7. 2 La chute de Leontes

Leontes, comme Caïn, est coupable d’être l’initiateur de la mort. Dans cet "Eden" évoqué par l’amitié passée des deux rois, c’est Léontes qui, jaloux de sa femme et par conséquent de Polixenes, introduit le visage de la mort. L’amitié entre les deux rois est quelque peu ternie par la rivalité sous-jacente qu’ils déploient au niveau de l’hospitalité et de l’amour proféré au fils. Inéluctablement la jalousie éclate entre les deux monarques et se cristallise autour d’Hermione en état de grossesse (1. 2. 157-158).
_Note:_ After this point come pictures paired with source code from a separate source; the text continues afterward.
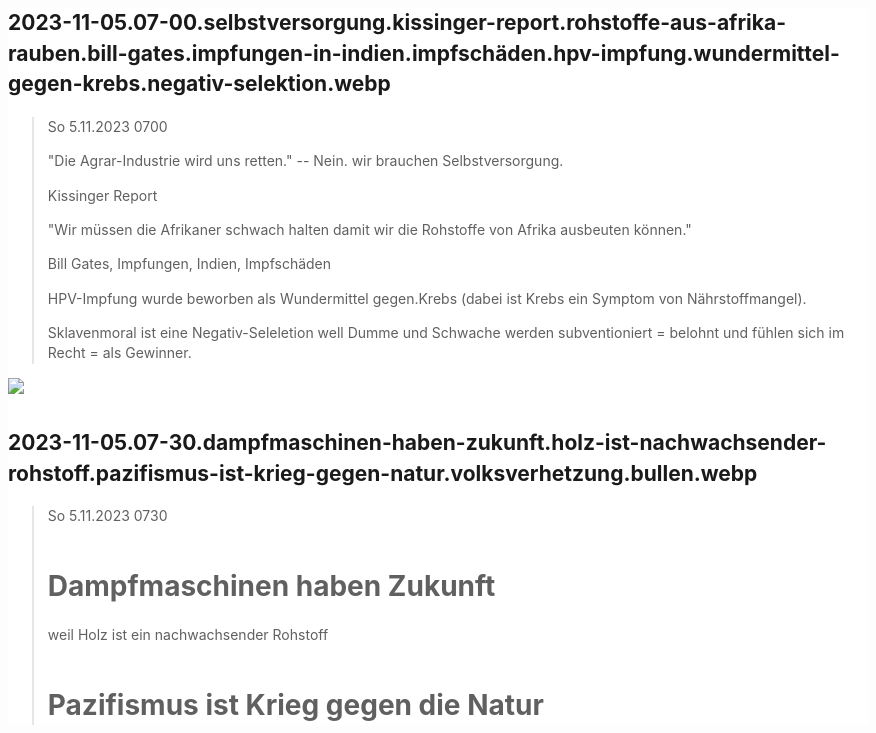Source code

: ## 2023-11-05.07-00.selbstversorgung.kissinger-report.rohstoffe-aus-afrika-rauben.bill-gates.impfungen-in-indien.impfschäden.hpv-impfung.wundermittel-gegen-krebs.negativ-selektion.webp

<blockquote>

So 5.11.2023 0700

"Die Agrar-Industrie wird uns retten."
-- Nein.
wir brauchen Selbstversorgung.

Kissinger Report

"Wir müssen die Afrikaner
schwach halten
damit wir die Rohstoffe von Afrika
ausbeuten können."

Bill Gates, Impfungen, Indien,
Impfschäden

HPV-Impfung wurde beworben
als Wundermittel
gegen.Krebs
(dabei ist Krebs ein
Symptom von Nährstoffmangel).

Sklavenmoral ist eine Negativ-Seleletion
well Dumme und Schwache
werden subventioniert = belohnt
und fühlen sich im Recht = als Gewinner.



</blockquote>

![](img/2023-11/2023-11-05.07-00.selbstversorgung.kissinger-report.rohstoffe-aus-afrika-rauben.bill-gates.impfungen-in-indien.impfschäden.hpv-impfung.wundermittel-gegen-krebs.negativ-selektion.webp)

## 2023-11-05.07-30.dampfmaschinen-haben-zukunft.holz-ist-nachwachsender-rohstoff.pazifismus-ist-krieg-gegen-natur.volksverhetzung.bullen.webp

<blockquote>

So 5.11.2023 0730

# Dampfmaschinen haben Zukunft

weil Holz ist ein nachwachsender
Rohstoff

# Pazifismus ist Krieg gegen die Natur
L’alternance ordre-désordre de la fameuse harmonie des sphères revêtait une grande importance à l’époque de la renaissance — la chasteté dans le mariage avait des répercussions sur l’héritage. La grossesse d’Hermione, ce signe suprême de la bénédiction céleste, symbole de la fertilité, garant de la continuité, est accueillie par les sarcasmes grotesques de Leontes. Lorsqu’il refuse de croire en l’innocence d’Hermione, proclamée par l’Oracle, il s’en prend à la fonction vitale de la race et commet un crime non seulement contre la fidélité et l’amour, mais aussi contre la création. Il déclenche la colère d’Apollon qui se traduit par la mort de son héritier Maximillius et par l’amorce d’une longue pénitence. Durant seize ans il se soumet à l’agent de l’oracle de Delphes, Paulina, qui surveille le parcours du pénitent, épreuve semblable à celle de Marsyas , "mort vive" qui conduit à dépouiller l’homme de sa laideur extérieure afin de dévoiler une clarté intérieure 602 . Paulina orchestre les dernières réunions de l’acte 5 : Leontes devient l’"ami" (5.1-231) de l’amour naissant de la nouvelle génération, un refuge pour les enfants et non plus une menace. Cette bienveillance contraste fortement avec l’attitude de Pandosto du roman de Greene qui menace de violer la jeune fille, sa progéniture non reconnue, de l’exécuter et d’emprisonner son amant. Shakespeare suit la voie tracée par Giraldi Cinthio et sa tragedia di fin lieto, en apportant toutefois des variations et en imprimant une autre dimension dramatique au tyran .

Notes
602.

L’histoire de Marsyas est conté par Ovide dans Les Métamorphoses ; voir Ovide, Métamorphoses, Book VI, 385-415.